## TASK OBJECTIVE
Identify each line in the data below that contains the string "depth", and copy every such line in full.

*** INPUT DATA

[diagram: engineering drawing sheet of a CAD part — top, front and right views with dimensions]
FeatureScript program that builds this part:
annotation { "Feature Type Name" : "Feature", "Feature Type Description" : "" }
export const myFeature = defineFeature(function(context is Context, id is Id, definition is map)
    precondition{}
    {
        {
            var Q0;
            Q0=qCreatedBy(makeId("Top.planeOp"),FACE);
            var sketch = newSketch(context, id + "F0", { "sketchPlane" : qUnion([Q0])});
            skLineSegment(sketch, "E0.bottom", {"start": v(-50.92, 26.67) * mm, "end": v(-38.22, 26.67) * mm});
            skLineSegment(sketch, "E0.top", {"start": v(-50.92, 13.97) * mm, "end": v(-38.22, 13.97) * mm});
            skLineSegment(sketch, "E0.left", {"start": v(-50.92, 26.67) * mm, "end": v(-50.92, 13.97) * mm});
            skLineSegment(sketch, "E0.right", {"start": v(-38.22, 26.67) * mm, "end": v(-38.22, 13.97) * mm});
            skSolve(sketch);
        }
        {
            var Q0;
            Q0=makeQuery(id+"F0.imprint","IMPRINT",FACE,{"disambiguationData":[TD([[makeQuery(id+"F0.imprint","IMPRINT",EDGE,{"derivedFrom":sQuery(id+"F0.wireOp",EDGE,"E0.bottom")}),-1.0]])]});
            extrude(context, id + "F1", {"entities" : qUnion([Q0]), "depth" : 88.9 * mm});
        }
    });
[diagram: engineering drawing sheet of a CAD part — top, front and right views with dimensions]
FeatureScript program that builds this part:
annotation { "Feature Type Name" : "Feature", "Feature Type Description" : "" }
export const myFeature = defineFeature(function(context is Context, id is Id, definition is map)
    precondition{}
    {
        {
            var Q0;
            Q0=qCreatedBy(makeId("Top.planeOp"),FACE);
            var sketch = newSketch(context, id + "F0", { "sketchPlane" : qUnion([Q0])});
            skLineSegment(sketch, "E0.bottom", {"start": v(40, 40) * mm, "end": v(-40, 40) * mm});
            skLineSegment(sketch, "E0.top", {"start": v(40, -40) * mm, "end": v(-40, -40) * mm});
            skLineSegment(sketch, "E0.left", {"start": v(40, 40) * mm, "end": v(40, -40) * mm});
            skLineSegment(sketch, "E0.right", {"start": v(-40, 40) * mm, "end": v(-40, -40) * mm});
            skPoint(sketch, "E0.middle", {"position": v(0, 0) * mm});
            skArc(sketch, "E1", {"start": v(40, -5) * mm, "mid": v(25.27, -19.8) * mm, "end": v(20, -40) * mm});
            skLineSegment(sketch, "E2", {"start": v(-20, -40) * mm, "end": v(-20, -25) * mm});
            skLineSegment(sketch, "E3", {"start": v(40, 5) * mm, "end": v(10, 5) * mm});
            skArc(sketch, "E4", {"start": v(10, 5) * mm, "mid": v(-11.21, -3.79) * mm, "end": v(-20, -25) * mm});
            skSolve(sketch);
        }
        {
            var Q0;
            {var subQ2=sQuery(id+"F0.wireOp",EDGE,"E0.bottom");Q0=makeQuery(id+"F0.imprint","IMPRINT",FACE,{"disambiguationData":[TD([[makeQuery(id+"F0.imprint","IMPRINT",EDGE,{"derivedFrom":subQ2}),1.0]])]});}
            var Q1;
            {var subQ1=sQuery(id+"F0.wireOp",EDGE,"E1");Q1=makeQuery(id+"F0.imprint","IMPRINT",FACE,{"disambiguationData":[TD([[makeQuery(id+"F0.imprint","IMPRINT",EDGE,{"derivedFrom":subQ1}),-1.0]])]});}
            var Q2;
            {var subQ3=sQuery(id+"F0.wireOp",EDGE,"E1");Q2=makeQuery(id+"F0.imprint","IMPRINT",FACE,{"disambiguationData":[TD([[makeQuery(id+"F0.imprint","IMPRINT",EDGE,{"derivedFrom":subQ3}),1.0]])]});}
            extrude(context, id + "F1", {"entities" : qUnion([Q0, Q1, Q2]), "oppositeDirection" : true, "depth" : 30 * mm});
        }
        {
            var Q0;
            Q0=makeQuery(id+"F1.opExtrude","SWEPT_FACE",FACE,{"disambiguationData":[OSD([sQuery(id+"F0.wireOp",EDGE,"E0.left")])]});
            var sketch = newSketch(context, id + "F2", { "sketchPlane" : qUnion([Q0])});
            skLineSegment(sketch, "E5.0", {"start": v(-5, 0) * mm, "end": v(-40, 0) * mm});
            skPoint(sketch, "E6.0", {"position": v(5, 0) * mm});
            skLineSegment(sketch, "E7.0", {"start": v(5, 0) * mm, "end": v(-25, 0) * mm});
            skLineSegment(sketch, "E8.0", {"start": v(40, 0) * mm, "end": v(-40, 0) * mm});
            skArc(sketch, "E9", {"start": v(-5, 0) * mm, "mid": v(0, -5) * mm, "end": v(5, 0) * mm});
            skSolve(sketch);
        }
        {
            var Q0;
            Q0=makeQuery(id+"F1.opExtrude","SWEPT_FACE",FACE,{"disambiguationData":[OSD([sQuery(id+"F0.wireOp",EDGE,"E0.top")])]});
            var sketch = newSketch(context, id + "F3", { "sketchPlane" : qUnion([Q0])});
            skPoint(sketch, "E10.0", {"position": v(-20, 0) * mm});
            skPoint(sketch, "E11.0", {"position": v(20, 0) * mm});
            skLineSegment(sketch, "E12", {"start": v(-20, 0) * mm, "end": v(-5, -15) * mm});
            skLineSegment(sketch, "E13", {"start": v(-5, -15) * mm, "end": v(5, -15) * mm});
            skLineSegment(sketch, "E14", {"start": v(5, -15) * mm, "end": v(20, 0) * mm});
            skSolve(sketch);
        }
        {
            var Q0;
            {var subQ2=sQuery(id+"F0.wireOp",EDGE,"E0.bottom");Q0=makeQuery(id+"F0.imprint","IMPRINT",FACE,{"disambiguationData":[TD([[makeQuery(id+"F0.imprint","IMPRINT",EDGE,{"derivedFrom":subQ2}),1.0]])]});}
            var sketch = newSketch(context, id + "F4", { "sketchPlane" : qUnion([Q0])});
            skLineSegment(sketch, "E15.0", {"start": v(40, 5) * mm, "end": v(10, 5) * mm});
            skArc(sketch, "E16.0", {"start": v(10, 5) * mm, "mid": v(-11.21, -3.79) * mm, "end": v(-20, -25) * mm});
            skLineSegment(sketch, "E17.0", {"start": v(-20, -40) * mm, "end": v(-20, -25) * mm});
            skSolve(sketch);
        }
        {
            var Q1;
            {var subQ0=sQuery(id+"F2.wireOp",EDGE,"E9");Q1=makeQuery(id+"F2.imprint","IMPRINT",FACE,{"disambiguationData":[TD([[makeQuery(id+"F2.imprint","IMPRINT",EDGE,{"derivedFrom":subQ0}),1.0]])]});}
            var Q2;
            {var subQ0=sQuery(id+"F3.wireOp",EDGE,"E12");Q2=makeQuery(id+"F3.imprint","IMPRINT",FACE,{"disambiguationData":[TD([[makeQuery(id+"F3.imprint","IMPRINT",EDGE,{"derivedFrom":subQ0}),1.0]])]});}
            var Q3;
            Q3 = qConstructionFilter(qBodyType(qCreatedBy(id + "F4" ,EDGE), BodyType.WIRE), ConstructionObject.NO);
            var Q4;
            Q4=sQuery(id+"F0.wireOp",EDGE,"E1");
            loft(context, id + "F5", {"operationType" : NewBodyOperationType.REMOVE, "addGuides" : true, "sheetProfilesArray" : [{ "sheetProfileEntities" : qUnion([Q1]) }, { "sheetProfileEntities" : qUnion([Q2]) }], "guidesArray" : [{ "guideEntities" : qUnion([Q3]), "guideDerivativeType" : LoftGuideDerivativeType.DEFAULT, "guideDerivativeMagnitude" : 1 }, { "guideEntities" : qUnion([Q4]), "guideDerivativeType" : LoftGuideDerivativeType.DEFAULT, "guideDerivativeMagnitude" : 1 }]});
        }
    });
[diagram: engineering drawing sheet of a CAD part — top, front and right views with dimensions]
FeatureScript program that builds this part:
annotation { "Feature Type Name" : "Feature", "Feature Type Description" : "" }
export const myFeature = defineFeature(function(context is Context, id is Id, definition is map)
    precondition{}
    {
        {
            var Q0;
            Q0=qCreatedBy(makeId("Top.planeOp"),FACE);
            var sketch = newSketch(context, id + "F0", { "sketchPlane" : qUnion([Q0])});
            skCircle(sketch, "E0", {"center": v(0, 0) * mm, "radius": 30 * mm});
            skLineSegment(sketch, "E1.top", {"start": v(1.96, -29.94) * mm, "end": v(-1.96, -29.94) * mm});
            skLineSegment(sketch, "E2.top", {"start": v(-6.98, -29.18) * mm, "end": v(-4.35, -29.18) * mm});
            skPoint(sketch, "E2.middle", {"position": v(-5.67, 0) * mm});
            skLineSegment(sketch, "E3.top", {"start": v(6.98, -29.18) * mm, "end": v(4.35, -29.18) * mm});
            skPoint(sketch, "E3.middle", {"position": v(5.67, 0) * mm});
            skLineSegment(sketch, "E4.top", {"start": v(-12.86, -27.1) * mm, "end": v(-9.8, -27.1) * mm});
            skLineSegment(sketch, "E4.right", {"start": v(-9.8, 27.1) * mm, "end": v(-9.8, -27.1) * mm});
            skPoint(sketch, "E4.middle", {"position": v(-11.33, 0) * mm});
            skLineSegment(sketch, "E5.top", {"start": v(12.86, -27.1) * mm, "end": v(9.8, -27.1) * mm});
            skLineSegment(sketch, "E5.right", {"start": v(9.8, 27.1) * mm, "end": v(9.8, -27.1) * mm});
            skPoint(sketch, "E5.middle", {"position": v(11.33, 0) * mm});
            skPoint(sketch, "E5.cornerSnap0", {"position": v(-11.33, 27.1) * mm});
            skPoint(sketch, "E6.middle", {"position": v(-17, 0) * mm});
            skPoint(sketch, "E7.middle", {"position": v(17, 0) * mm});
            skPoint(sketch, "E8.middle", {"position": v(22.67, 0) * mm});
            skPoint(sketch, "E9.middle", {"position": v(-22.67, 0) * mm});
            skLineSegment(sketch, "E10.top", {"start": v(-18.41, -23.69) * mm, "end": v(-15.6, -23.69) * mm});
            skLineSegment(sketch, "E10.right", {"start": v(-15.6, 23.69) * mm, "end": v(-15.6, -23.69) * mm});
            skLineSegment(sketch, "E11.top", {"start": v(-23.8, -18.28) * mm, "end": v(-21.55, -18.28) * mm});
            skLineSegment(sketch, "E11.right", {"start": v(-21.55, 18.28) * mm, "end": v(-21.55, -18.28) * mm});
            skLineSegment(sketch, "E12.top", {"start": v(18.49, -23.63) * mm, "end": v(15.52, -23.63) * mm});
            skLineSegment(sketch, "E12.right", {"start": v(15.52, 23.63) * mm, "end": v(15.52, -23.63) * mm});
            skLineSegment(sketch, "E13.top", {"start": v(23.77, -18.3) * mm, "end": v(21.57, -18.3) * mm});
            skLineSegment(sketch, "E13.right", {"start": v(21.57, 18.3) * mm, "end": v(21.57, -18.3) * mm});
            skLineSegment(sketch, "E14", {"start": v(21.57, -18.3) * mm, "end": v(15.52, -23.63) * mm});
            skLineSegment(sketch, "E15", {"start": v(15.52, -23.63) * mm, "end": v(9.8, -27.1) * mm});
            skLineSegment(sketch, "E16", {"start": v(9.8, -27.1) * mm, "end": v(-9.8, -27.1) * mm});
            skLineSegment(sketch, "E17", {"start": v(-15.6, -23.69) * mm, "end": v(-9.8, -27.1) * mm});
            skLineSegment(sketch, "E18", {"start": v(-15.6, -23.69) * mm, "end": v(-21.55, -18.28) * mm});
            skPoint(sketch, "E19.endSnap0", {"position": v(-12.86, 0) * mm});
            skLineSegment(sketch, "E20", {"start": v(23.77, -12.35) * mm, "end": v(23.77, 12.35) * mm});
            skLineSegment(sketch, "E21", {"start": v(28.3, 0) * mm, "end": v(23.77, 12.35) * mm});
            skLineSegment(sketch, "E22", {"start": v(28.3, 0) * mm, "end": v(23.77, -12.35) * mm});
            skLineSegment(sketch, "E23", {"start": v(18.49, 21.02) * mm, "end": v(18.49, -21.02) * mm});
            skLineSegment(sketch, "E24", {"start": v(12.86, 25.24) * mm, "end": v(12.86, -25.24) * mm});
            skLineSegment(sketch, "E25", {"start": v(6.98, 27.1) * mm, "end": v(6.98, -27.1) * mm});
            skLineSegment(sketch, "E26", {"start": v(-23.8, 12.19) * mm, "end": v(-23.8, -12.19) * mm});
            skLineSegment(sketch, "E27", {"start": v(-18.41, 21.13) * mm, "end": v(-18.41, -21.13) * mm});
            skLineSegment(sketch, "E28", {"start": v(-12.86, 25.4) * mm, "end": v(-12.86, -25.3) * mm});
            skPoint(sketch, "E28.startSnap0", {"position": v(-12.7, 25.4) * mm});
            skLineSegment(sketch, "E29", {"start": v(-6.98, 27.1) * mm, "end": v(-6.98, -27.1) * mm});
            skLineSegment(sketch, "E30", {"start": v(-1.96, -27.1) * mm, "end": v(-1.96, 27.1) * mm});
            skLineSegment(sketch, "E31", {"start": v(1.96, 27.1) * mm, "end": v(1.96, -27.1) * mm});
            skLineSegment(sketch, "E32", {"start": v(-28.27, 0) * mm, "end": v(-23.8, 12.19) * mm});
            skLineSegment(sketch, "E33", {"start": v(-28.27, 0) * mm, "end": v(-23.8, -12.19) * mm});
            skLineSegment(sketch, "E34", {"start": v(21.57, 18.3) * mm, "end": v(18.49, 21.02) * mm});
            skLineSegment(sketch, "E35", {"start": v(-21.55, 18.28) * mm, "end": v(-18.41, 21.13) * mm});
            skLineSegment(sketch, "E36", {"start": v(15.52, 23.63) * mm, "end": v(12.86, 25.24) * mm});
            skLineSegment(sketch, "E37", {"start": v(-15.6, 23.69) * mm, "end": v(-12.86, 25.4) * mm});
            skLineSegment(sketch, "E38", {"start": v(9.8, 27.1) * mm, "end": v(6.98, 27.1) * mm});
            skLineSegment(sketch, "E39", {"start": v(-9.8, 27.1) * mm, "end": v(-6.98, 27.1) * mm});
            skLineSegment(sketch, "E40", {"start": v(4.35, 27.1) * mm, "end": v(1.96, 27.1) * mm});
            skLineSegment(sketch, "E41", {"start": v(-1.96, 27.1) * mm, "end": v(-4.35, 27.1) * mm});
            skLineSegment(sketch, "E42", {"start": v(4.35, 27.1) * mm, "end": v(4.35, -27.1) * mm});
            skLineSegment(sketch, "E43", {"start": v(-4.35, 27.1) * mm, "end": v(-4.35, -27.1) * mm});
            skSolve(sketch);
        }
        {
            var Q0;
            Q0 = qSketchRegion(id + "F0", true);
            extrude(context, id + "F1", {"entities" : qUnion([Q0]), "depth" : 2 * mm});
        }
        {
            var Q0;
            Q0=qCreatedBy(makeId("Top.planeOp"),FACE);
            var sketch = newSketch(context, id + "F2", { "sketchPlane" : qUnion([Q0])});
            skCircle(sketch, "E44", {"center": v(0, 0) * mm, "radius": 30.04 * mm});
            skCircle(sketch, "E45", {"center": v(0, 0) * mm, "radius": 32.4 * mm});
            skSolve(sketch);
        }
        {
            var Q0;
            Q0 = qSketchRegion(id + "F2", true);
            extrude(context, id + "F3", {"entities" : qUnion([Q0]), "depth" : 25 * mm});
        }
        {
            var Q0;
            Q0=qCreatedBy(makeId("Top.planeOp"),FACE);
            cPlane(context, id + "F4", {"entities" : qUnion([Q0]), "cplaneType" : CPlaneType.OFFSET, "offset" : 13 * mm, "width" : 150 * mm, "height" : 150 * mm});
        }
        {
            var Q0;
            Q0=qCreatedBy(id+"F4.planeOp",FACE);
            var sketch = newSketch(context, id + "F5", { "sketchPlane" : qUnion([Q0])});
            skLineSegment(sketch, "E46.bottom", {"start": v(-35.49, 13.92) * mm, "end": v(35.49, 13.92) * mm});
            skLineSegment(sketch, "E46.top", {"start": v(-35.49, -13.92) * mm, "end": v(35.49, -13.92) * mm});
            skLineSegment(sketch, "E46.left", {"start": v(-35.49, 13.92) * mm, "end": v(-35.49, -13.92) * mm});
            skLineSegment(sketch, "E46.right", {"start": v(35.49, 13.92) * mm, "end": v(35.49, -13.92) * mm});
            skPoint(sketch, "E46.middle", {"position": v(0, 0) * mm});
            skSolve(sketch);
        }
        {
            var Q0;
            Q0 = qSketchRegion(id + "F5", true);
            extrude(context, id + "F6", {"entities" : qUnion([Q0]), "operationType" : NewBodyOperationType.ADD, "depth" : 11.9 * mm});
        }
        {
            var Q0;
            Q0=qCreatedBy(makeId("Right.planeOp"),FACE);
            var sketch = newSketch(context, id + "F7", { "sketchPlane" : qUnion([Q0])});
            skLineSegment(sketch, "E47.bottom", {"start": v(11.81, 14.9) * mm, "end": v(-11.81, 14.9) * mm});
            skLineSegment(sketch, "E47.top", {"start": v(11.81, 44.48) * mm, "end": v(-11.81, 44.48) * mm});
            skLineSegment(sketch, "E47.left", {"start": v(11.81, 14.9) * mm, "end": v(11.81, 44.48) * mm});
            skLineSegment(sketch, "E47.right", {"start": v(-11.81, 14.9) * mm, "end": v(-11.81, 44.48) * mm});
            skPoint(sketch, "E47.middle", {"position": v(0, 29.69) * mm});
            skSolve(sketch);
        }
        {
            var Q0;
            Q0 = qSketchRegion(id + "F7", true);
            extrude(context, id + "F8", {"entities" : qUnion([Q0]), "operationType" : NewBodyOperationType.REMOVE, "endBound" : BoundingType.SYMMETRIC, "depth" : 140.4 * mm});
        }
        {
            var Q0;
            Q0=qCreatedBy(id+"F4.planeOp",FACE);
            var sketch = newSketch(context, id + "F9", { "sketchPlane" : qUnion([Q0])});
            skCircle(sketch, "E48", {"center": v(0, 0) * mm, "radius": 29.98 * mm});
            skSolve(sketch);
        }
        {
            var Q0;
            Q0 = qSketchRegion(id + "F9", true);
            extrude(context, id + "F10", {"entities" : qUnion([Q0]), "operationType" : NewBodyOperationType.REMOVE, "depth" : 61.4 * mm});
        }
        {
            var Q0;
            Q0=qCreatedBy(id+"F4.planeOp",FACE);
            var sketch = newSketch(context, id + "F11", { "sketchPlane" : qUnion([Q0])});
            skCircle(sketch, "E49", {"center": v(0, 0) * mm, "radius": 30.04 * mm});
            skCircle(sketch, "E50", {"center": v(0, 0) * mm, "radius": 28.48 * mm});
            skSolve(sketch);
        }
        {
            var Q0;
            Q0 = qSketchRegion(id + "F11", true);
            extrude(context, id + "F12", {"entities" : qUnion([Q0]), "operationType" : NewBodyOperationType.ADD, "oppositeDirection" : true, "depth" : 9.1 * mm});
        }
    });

******

## ANSWER TO THIS TASK
            extrude(context, id + "F1", {"entities" : qUnion([Q0]), "depth" : 88.9 * mm});
            extrude(context, id + "F1", {"entities" : qUnion([Q0, Q1, Q2]), "oppositeDirection" : true, "depth" : 30 * mm});
            extrude(context, id + "F1", {"entities" : qUnion([Q0]), "depth" : 2 * mm});
            extrude(context, id + "F3", {"entities" : qUnion([Q0]), "depth" : 25 * mm});
            extrude(context, id + "F6", {"entities" : qUnion([Q0]), "operationType" : NewBodyOperationType.ADD, "depth" : 11.9 * mm});
            extrude(context, id + "F8", {"entities" : qUnion([Q0]), "operationType" : NewBodyOperationType.REMOVE, "endBound" : BoundingType.SYMMETRIC, "depth" : 140.4 * mm});
            extrude(context, id + "F10", {"entities" : qUnion([Q0]), "operationType" : NewBodyOperationType.REMOVE, "depth" : 61.4 * mm});
            extrude(context, id + "F12", {"entities" : qUnion([Q0]), "operationType" : NewBodyOperationType.ADD, "oppositeDirection" : true, "depth" : 9.1 * mm});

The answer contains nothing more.